Delegated Proof of Stake (DPOS)

The Antelope framework implements a proven decentralized consensus algorithm capable of meeting the performance requirements of applications on the blockchain called the Delegated Proof of Stake (DPOS). Under this algorithm, if you hold tokens on a Antelope-based blockchain, you can select block producers through a continuous approval voting system. Anyone can choose to participate in the block production and will be given an opportunity to produce blocks, provided they can persuade token holders to vote for them.

For more information about DPOS BFT, see Antelope Consensus.

System Resources

RAM

RAM, in a Antelope-based blockchain, is one of the important system resources consumed by blockchain accounts and smart contracts. RAM acts as a permanent storage and is used to store account names, permissions, token balance and other data for speedy on-chain data access. RAM needs to be purchased and is not based on staking as it is a limited persistent resource.

More details about RAM as a system resource can be found here.

CPU

CPU, in a Antelope-based blockchain, represents the processing time of an action and is measured in microseconds (μs). CPU is referred to as cpu bandwidth in the cleos get account command output and indicates the amount of processing time an account has at its disposal when pushing actions to a contract. CPU is a transient system resource and falls under the staking mechanism of Antelope.

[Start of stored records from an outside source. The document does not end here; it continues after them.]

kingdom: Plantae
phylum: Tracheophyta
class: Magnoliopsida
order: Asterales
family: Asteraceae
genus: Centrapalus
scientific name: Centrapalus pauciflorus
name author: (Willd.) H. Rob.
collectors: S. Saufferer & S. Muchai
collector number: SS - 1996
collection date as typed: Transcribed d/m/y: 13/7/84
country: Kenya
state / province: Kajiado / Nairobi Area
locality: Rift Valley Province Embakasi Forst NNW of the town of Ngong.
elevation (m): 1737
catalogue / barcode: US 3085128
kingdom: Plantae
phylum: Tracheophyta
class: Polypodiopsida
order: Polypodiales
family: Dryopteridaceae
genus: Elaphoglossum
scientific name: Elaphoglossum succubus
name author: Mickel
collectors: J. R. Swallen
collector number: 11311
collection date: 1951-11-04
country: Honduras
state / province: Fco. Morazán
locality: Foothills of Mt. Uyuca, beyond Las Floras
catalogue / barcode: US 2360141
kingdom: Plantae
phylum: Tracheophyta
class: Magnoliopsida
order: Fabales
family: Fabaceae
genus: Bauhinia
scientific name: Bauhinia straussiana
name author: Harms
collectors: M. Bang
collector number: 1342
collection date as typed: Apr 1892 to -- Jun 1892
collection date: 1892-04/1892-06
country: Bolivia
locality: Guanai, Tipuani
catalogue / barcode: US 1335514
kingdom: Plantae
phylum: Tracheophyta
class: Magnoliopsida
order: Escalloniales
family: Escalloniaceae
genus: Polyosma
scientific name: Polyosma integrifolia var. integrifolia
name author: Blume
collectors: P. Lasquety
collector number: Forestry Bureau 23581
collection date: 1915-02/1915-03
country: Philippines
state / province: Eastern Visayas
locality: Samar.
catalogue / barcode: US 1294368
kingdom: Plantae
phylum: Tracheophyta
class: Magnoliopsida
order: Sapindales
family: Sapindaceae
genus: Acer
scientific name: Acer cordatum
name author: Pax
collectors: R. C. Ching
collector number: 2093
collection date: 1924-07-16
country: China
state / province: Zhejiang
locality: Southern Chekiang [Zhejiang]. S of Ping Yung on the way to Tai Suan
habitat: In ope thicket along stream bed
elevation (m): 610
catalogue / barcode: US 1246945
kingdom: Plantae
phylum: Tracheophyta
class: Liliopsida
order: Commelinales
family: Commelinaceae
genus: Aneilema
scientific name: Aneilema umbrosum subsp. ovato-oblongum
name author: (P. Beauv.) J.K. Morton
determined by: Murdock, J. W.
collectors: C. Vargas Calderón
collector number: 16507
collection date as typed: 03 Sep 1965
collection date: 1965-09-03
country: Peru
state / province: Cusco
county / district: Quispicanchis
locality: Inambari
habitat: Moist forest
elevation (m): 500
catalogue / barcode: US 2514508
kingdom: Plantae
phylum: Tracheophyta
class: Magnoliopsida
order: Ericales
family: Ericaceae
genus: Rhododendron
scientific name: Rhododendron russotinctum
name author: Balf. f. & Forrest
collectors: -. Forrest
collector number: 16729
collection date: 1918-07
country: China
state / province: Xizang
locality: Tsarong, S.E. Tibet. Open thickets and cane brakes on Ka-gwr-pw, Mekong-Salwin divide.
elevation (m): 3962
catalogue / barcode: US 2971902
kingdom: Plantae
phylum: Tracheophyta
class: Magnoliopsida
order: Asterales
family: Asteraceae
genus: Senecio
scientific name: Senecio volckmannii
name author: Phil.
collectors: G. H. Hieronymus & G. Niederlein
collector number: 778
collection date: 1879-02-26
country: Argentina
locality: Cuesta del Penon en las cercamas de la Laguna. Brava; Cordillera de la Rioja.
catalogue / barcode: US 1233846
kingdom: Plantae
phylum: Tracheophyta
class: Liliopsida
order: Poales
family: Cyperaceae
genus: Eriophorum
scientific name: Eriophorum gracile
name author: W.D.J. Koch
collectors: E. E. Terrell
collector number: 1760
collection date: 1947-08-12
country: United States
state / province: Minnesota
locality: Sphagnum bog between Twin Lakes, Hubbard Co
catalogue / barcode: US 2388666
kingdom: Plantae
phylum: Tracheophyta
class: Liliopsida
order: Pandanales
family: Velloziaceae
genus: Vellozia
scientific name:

More details about CPU as a system resource can be found here.

Network (NET)

Besides CPU and RAM, NET is also a very important resource in Antelope-based blockchains. NET is the network bandwidth, measured in bytes, of transactions and is referred to as net bandwidth on the cleos get account command. NET is a also a transient system resource and falls under the staking mechanism of Antelope.

More details about NET as a system resource can be found here.